Like obnoxious relatives, the mortgage mess won’t go away. Some two million adjustable-rate mortgages (ARMs) will reset over the next two years, and analysts say that within the coming year alone, $362 billion in subprime home mortgages will experience rising interest rates. This will lead to ever more payment defaults and foreclosures, a horrible state of affairs not only for the affected homeowners and lenders, but also for the financial markets in general.
As is their wont, officials from both parties are rushing to offer “solutions.” The Bush administration is urging lenders to maintain the low teaser rates on ARMs, while Hillary Clinton recently advocated a 90-day moratorium on home foreclosures. Although casting themselves as knights rescuing beleaguered citizens from greedy corporations, in truth these politicians will only make matters worse.
In his classic Economics in One Lesson, Henry Hazlitt said that the good economist looks not only at the obvious, immediate beneficiaries of a government policy, but also considers the long run, hidden costs. We should do the same with the latest mortgage proposals. Although particular homeowners may benefit in the short run, such government tinkering will ultimately harm average Americans by distorting the mortgage industry.
To understand the downside of the recent proposals, we need to step back and ask ourselves why ARMs and foreclosure clauses exist in the first place. They are obviously advantageous to the lender, so it’s no surprise that banks favor them. But why do the borrowers agree to these terms? Why doesn’t everybody simply take out a conventional fixed rate loan, and moreover one that is unsecured—so that the bank can’t seize one’s house in the event of default? Is every borrower just plain stupid for failing to insist on loans of this nature?
Of course not.
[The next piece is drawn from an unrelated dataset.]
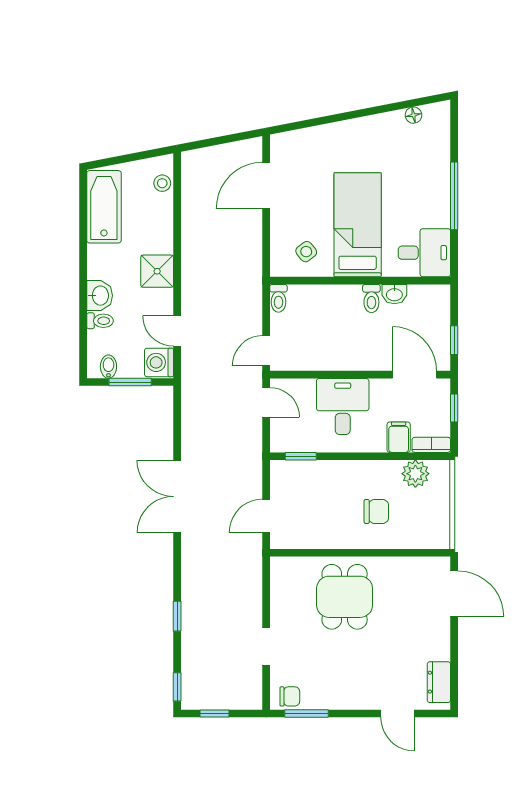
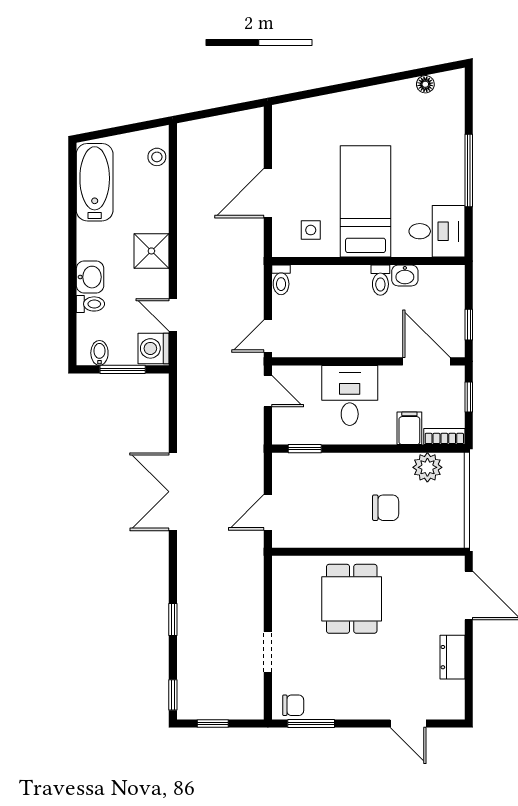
door: (266, 186) -> (268, 193), moved
side table: (306, 252) -> (311, 230), turned 38
dresser: (439, 682) -> (452, 657), moved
The reason borrowers agree to adjustable rates (which have the possibility of skyrocketing) and to pledging their home or other assets as collateral, is that this allows them to receive concessions from the bank—in particular, it allows them to borrow a great deal more money than would otherwise be possible. Very few people would persuade a bank to lend them money to buy a house, if the bank didn’t ultimately have the right to take ownership of the house in the event that the borrower couldn’t make the mortgage payments. Yes, borrowers would prefer that they get a $300,000 mortgage with no strings attached, but lenders wouldn’t be too happy with this arrangement. The beauty of a capitalist system is that property owners must compromise to reach mutually beneficial arrangements, since private transactions are voluntary.
Now after individuals enter into these voluntary arrangements, what happens if the government swoops in and invalidates them? There will be short term winners and losers, naturally. And most Americans have no problem with this, because it seems fair to help struggling homeowners at the expense of Wall Street fat cats.
Yet this conclusion is very superficial. Lenders will learn the lesson that their contracts aren’t safe; contrary to popular belief, the government will not serve to enforce the law. (Or rather, the “law” can change on a dime, depending on the public’s mood.) Lenders won’t simply shrug their shoulders, say “aww shucks,” and continue with business as usual.
No, lenders will rationally respond to the new environment, by being much pickier in giving new loans. After all, it becomes much riskier to grant a mortgage to a young couple with little job experience, if the government will shield them from the consequences of default on the loan. Many people say that “the American dream” involves homeownership, yet this will be harder to achieve if the government introduces yet another uncertainty for lenders.
I am aware that the real world process of home buying and financing has its share of shysters and shady practices; every human enterprise does. But the recent proposals aren’t merely about prosecuting outright fraud; no, the politicians want to grant a mulligan to hundreds of thousands who bought homes they couldn’t afford.
Such a move seems generous and noble, but in practice it will prevent true reform of the mortgage industry. Especially in light of the artificially low interest rates in the early 2000s that fueled the housing boom, politicians are the last people we should trust to restore integrity and soundness to the mortgage industry.